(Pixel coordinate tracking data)
BEGIN
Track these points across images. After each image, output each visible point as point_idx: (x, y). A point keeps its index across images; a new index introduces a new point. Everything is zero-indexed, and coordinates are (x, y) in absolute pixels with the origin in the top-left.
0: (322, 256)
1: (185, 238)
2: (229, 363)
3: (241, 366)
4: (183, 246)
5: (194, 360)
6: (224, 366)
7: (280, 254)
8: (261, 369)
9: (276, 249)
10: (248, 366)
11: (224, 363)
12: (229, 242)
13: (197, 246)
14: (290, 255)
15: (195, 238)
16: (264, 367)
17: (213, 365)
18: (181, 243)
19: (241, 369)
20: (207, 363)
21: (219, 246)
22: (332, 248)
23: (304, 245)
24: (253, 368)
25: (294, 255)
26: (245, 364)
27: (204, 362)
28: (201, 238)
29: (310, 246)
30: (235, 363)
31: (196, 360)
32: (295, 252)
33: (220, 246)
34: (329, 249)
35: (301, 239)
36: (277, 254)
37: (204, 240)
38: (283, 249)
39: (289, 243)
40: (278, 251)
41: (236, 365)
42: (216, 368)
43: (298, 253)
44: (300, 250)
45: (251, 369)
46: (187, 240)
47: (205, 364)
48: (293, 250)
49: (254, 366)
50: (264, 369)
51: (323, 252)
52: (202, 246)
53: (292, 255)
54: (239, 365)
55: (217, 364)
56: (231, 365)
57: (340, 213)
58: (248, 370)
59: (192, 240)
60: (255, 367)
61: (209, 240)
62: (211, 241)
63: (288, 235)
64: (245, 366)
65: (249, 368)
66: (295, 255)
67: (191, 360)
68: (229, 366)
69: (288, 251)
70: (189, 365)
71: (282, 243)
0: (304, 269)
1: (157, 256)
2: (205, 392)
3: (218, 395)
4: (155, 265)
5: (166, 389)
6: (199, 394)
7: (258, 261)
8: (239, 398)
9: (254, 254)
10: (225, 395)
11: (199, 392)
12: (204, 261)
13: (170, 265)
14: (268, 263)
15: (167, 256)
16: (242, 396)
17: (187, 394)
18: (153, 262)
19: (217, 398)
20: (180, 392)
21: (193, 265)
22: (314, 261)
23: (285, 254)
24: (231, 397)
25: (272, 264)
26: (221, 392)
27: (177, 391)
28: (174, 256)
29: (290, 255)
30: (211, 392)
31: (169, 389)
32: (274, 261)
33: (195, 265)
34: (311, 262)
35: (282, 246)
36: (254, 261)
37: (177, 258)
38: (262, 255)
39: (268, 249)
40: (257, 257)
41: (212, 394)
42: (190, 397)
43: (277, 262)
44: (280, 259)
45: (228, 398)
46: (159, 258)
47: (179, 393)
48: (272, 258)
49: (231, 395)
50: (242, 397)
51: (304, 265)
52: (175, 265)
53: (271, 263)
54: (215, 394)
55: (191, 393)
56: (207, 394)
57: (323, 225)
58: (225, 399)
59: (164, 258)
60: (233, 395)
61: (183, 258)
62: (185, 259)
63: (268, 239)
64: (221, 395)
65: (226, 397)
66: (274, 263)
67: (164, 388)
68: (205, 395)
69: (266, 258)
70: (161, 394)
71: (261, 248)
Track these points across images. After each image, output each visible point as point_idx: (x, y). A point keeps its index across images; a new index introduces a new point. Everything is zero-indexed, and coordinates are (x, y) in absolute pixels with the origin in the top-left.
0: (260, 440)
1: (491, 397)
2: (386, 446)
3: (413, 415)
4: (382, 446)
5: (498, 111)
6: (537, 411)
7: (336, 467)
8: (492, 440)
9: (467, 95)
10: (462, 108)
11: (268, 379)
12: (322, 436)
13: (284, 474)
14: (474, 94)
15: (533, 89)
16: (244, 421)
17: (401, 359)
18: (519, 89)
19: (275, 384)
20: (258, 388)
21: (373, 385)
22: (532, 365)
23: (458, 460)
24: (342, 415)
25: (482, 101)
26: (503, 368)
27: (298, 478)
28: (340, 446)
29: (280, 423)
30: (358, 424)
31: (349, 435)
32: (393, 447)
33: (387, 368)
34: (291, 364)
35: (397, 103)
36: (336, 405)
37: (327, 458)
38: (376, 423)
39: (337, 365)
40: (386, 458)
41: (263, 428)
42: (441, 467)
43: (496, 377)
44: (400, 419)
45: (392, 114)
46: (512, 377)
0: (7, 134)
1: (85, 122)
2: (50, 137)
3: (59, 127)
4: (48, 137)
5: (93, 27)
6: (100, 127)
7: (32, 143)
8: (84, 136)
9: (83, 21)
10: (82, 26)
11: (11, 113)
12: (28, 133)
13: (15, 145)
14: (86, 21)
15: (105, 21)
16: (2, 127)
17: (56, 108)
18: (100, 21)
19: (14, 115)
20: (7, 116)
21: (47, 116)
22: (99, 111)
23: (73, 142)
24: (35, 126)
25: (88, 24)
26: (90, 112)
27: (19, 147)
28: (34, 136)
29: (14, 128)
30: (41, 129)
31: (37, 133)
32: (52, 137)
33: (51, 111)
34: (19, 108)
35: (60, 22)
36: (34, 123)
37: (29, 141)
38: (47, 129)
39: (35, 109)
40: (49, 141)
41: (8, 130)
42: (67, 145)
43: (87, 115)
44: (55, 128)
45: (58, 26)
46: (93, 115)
END
**Required action**
Give all the items above as a Markdown table with the columns Row and Line. Number each line in the Row column, and skip any blank lines.

**Exercise response**
| Row | Line |
|---|---|
| 1 | Track these points across images. After each image, output each visible point as point_idx: (x, y). A point keeps its index across images; a new index introduces a new point. Everything is zero-indexed, and coordinates are (x, y) in absolute pixels with the origin in the top-left. |
| 2 | 0: (322, 256) |
| 3 | 1: (185, 238) |
| 4 | 2: (229, 363) |
| 5 | 3: (241, 366) |
| 6 | 4: (183, 246) |
| 7 | 5: (194, 360) |
| 8 | 6: (224, 366) |
| 9 | 7: (280, 254) |
| 10 | 8: (261, 369) |
| 11 | 9: (276, 249) |
| 12 | 10: (248, 366) |
| 13 | 11: (224, 363) |
| 14 | 12: (229, 242) |
| 15 | 13: (197, 246) |
| 16 | 14: (290, 255) |
| 17 | 15: (195, 238) |
| 18 | 16: (264, 367) |
| 19 | 17: (213, 365) |
| 20 | 18: (181, 243) |
| 21 | 19: (241, 369) |
| 22 | 20: (207, 363) |
| 23 | 21: (219, 246) |
| 24 | 22: (332, 248) |
| 25 | 23: (304, 245) |
| 26 | 24: (253, 368) |
| 27 | 25: (294, 255) |
| 28 | 26: (245, 364) |
| 29 | 27: (204, 362) |
| 30 | 28: (201, 238) |
| 31 | 29: (310, 246) |
| 32 | 30: (235, 363) |
| 33 | 31: (196, 360) |
| 34 | 32: (295, 252) |
| 35 | 33: (220, 246) |
| 36 | 34: (329, 249) |
| 37 | 35: (301, 239) |
| 38 | 36: (277, 254) |
| 39 | 37: (204, 240) |
| 40 | 38: (283, 249) |
| 41 | 39: (289, 243) |
| 42 | 40: (278, 251) |
| 43 | 41: (236, 365) |
| 44 | 42: (216, 368) |
| 45 | 43: (298, 253) |
| 46 | 44: (300, 250) |
| 47 | 45: (251, 369) |
| 48 | 46: (187, 240) |
| 49 | 47: (205, 364) |
| 50 | 48: (293, 250) |
| 51 | 49: (254, 366) |
| 52 | 50: (264, 369) |
| 53 | 51: (323, 252) |
| 54 | 52: (202, 246) |
| 55 | 53: (292, 255) |
| 56 | 54: (239, 365) |
| 57 | 55: (217, 364) |
| 58 | 56: (231, 365) |
| 59 | 57: (340, 213) |
| 60 | 58: (248, 370) |
| 61 | 59: (192, 240) |
| 62 | 60: (255, 367) |
| 63 | 61: (209, 240) |
| 64 | 62: (211, 241) |
| 65 | 63: (288, 235) |
| 66 | 64: (245, 366) |
| 67 | 65: (249, 368) |
| 68 | 66: (295, 255) |
| 69 | 67: (191, 360) |
| 70 | 68: (229, 366) |
| 71 | 69: (288, 251) |
| 72 | 70: (189, 365) |
| 73 | 71: (282, 243) |
| 74 | 0: (304, 269) |
| 75 | 1: (157, 256) |
| 76 | 2: (205, 392) |
| 77 | 3: (218, 395) |
| 78 | 4: (155, 265) |
| 79 | 5: (166, 389) |
| 80 | 6: (199, 394) |
| 81 | 7: (258, 261) |
| 82 | 8: (239, 398) |
| 83 | 9: (254, 254) |
| 84 | 10: (225, 395) |
| 85 | 11: (199, 392) |
| 86 | 12: (204, 261) |
| 87 | 13: (170, 265) |
| 88 | 14: (268, 263) |
| 89 | 15: (167, 256) |
| 90 | 16: (242, 396) |
| 91 | 17: (187, 394) |
| 92 | 18: (153, 262) |
| 93 | 19: (217, 398) |
| 94 | 20: (180, 392) |
| 95 | 21: (193, 265) |
| 96 | 22: (314, 261) |
| 97 | 23: (285, 254) |
| 98 | 24: (231, 397) |
| 99 | 25: (272, 264) |
| 100 | 26: (221, 392) |
| 101 | 27: (177, 391) |
| 102 | 28: (174, 256) |
| 103 | 29: (290, 255) |
| 104 | 30: (211, 392) |
| 105 | 31: (169, 389) |
| 106 | 32: (274, 261) |
| 107 | 33: (195, 265) |
| 108 | 34: (311, 262) |
| 109 | 35: (282, 246) |
| 110 | 36: (254, 261) |
| 111 | 37: (177, 258) |
| 112 | 38: (262, 255) |
| 113 | 39: (268, 249) |
| 114 | 40: (257, 257) |
| 115 | 41: (212, 394) |
| 116 | 42: (190, 397) |
| 117 | 43: (277, 262) |
| 118 | 44: (280, 259) |
| 119 | 45: (228, 398) |
| 120 | 46: (159, 258) |
| 121 | 47: (179, 393) |
| 122 | 48: (272, 258) |
| 123 | 49: (231, 395) |
| 124 | 50: (242, 397) |
| 125 | 51: (304, 265) |
| 126 | 52: (175, 265) |
| 127 | 53: (271, 263) |
| 128 | 54: (215, 394) |
| 129 | 55: (191, 393) |
| 130 | 56: (207, 394) |
| 131 | 57: (323, 225) |
| 132 | 58: (225, 399) |
| 133 | 59: (164, 258) |
| 134 | 60: (233, 395) |
| 135 | 61: (183, 258) |
| 136 | 62: (185, 259) |
| 137 | 63: (268, 239) |
| 138 | 64: (221, 395) |
| 139 | 65: (226, 397) |
| 140 | 66: (274, 263) |
| 141 | 67: (164, 388) |
| 142 | 68: (205, 395) |
| 143 | 69: (266, 258) |
| 144 | 70: (161, 394) |
| 145 | 71: (261, 248) |
| 146 | Track these points across images. After each image, output each visible point as point_idx: (x, y). A point keeps its index across images; a new index introduces a new point. Everything is zero-indexed, and coordinates are (x, y) in absolute pixels with the origin in the top-left. |
| 147 | 0: (260, 440) |
| 148 | 1: (491, 397) |
| 149 | 2: (386, 446) |
| 150 | 3: (413, 415) |
| 151 | 4: (382, 446) |
| 152 | 5: (498, 111) |
| 153 | 6: (537, 411) |
| 154 | 7: (336, 467) |
| 155 | 8: (492, 440) |
| 156 | 9: (467, 95) |
| 157 | 10: (462, 108) |
| 158 | 11: (268, 379) |
| 159 | 12: (322, 436) |
| 160 | 13: (284, 474) |
| 161 | 14: (474, 94) |
| 162 | 15: (533, 89) |
| 163 | 16: (244, 421) |
| 164 | 17: (401, 359) |
| 165 | 18: (519, 89) |
| 166 | 19: (275, 384) |
| 167 | 20: (258, 388) |
| 168 | 21: (373, 385) |
| 169 | 22: (532, 365) |
| 170 | 23: (458, 460) |
| 171 | 24: (342, 415) |
| 172 | 25: (482, 101) |
| 173 | 26: (503, 368) |
| 174 | 27: (298, 478) |
| 175 | 28: (340, 446) |
| 176 | 29: (280, 423) |
| 177 | 30: (358, 424) |
| 178 | 31: (349, 435) |
| 179 | 32: (393, 447) |
| 180 | 33: (387, 368) |
| 181 | 34: (291, 364) |
| 182 | 35: (397, 103) |
| 183 | 36: (336, 405) |
| 184 | 37: (327, 458) |
| 185 | 38: (376, 423) |
| 186 | 39: (337, 365) |
| 187 | 40: (386, 458) |
| 188 | 41: (263, 428) |
| 189 | 42: (441, 467) |
| 190 | 43: (496, 377) |
| 191 | 44: (400, 419) |
| 192 | 45: (392, 114) |
| 193 | 46: (512, 377) |
| 194 | 0: (7, 134) |
| 195 | 1: (85, 122) |
| 196 | 2: (50, 137) |
| 197 | 3: (59, 127) |
| 198 | 4: (48, 137) |
| 199 | 5: (93, 27) |
| 200 | 6: (100, 127) |
| 201 | 7: (32, 143) |
| 202 | 8: (84, 136) |
| 203 | 9: (83, 21) |
| 204 | 10: (82, 26) |
| 205 | 11: (11, 113) |
| 206 | 12: (28, 133) |
| 207 | 13: (15, 145) |
| 208 | 14: (86, 21) |
| 209 | 15: (105, 21) |
| 210 | 16: (2, 127) |
| 211 | 17: (56, 108) |
| 212 | 18: (100, 21) |
| 213 | 19: (14, 115) |
| 214 | 20: (7, 116) |
| 215 | 21: (47, 116) |
| 216 | 22: (99, 111) |
| 217 | 23: (73, 142) |
| 218 | 24: (35, 126) |
| 219 | 25: (88, 24) |
| 220 | 26: (90, 112) |
| 221 | 27: (19, 147) |
| 222 | 28: (34, 136) |
| 223 | 29: (14, 128) |
| 224 | 30: (41, 129) |
| 225 | 31: (37, 133) |
| 226 | 32: (52, 137) |
| 227 | 33: (51, 111) |
| 228 | 34: (19, 108) |
| 229 | 35: (60, 22) |
| 230 | 36: (34, 123) |
| 231 | 37: (29, 141) |
| 232 | 38: (47, 129) |
| 233 | 39: (35, 109) |
| 234 | 40: (49, 141) |
| 235 | 41: (8, 130) |
| 236 | 42: (67, 145) |
| 237 | 43: (87, 115) |
| 238 | 44: (55, 128) |
| 239 | 45: (58, 26) |
| 240 | 46: (93, 115) |